** Opening Document extract block **

Some existing terminal variables, like the current working directory, are
shared with the newly created Python interpreter. This means that files can be
accessed from paths relative to where you started your Python session.
Once in a session, commands are entered much like they are in a Bash terminal,
followed by Enter. Variables and objects created in this session are
erased when you close the terminal or exit the Python interpreter with the
exit()
command.
We can make use of third-party packages only after explicitly importing them
into a kernel. Modules (functions) from a library can be accessed via dot
notation using the library.module
syntax. Any sub-modules, if they exist,
can be accessed by chaining together calls with an extra .
as in
libary.module.submodule
.
Let’s import the pandas library so that we may read data from a file into a
DataFrame object using the read_csv()
function.
>>> import pandas
>>> pandas.read_csv('room-temp/2021-08-01_room-temp_results.txt', delimiter='\t', header=None)
0 1
0 530 353
1 531 280
2 532 272
3 533 335
4 534 276
.. ... ...
166 696 336
167 697 284
168 698 332
169 699 329
170 700 275
[171 rows x 2 columns]
Tip
Find help on a function with the built-in help()
command.
help(pandas.read_csv)
We specified the file path from the working directory in which Python was
started, and we told pandas to parse the data using the tab character \t
.
We further specified that there are no header rows that label the columns.
The output is displayed as a dataframe of 171 rows and 2 columns.
We can see our data in the terminal, but if we want to use it later, we’ll need
to store it in a variable. This is done with the assignment operator =
.
>>> my_data = pandas.read_csv('room-temp/2021-08-01_room-temp_results.txt', delimiter='\t', header=None)
There is no visible feedback after assignment, but we can see the result of our assignment by calling the variable by itself in the terminal.
>>> my_data
0 1
0 530 353
1 531 280
2 532 272
3 533 335
4 534 276
.. ... ...
166 696 336
167 697 284
168 698 332
169 699 329
170 700 275
[171 rows x 2 columns]
Caution
The above syntax is unique to the terminal and only works if the called
variable is an object and is the last line in a sequence of commands; Python
assumes you are trying to inspect its contents. To explicitly view the contents
of a variable in scripts, display them with the print()
command.
>>> print(my_data)
0 1
0 530 353
1 531 280
2 532 272
3 533 335
4 534 276
.. ... ...
166 696 336
167 697 284
168 698 332
169 699 329
170 700 275
[171 rows x 2 columns]
The data here is displayed with some information that hints to us that we are
looking at a summary of an object and not the raw data itself. The telltale
sign is that the data ends with some description (in this case, a row x column
summary). We can see this explicitly with the following commands.
>>> type(my_data)
<class 'pandas.core.frame.DataFrame'>
>>> id(my_data)

** Closing Document extract block **

_Instruction 1:_ Set down the stretch of the Python session walkthrough from "The output is" through "in the terminal.", word for word.
The listing that comes after this passage is unrelated to it.

** Opening Provided data block **

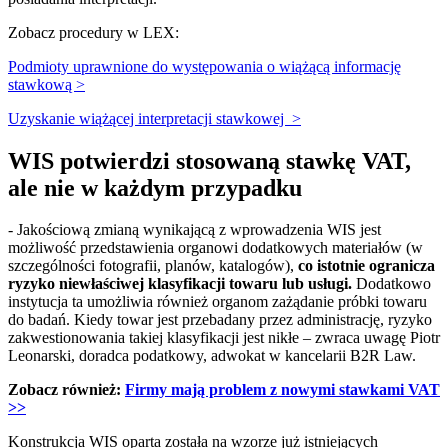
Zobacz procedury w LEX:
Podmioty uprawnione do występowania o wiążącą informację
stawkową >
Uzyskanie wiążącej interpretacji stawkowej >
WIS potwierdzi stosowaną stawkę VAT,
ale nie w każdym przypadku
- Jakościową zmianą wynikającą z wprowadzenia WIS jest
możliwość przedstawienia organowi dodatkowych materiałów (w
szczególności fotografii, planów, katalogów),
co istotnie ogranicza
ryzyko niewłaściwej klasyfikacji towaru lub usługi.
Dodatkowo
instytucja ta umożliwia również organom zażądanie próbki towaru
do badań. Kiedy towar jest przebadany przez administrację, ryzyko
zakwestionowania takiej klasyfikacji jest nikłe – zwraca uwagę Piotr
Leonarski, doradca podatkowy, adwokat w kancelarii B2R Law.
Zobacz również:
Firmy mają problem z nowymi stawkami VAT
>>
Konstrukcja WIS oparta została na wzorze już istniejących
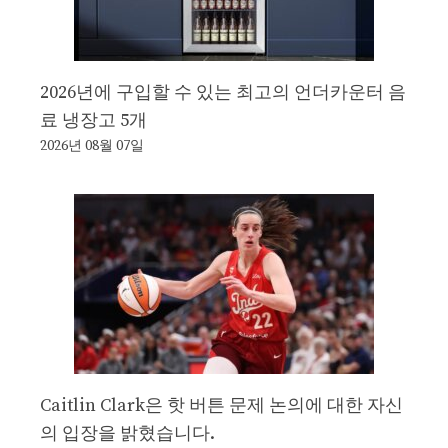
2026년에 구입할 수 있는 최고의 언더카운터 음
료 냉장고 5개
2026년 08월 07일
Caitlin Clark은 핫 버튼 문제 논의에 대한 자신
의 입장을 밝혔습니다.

** Closing Provided data block **
** Opening Provided data block **

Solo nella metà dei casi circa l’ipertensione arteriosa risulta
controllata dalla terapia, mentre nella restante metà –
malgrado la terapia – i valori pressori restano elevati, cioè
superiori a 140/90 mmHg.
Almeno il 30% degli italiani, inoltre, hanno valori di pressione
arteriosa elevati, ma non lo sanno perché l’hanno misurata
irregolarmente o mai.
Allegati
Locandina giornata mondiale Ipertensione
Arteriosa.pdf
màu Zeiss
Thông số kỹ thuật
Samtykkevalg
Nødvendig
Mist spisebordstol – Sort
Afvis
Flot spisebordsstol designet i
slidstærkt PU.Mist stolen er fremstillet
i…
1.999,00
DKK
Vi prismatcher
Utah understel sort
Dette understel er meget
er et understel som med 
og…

** Closing Provided data block **

_Instruction 2:_ From the listing, extract the stretch from the line containing "2026년에 구입할 수 있는 최고의 언더카운터 음" through the line containing "의 입장을 밝혔습니다.", reproducing those lines without any change.

_Reply 1:_
The output is displayed as a dataframe of 171 rows and 2 columns.
We can see our data in the terminal, but if we want to use it later, we’ll need
to store it in a variable. This is done with the assignment operator =
.
>>> my_data = pandas.read_csv('room-temp/2021-08-01_room-temp_results.txt', delimiter='\t', header=None)
There is no visible feedback after assignment, but we can see the result of our assignment by calling the variable by itself in the terminal.

_Reply 2:_
2026년에 구입할 수 있는 최고의 언더카운터 음
료 냉장고 5개
2026년 08월 07일
Caitlin Clark은 핫 버튼 문제 논의에 대한 자신
의 입장을 밝혔습니다.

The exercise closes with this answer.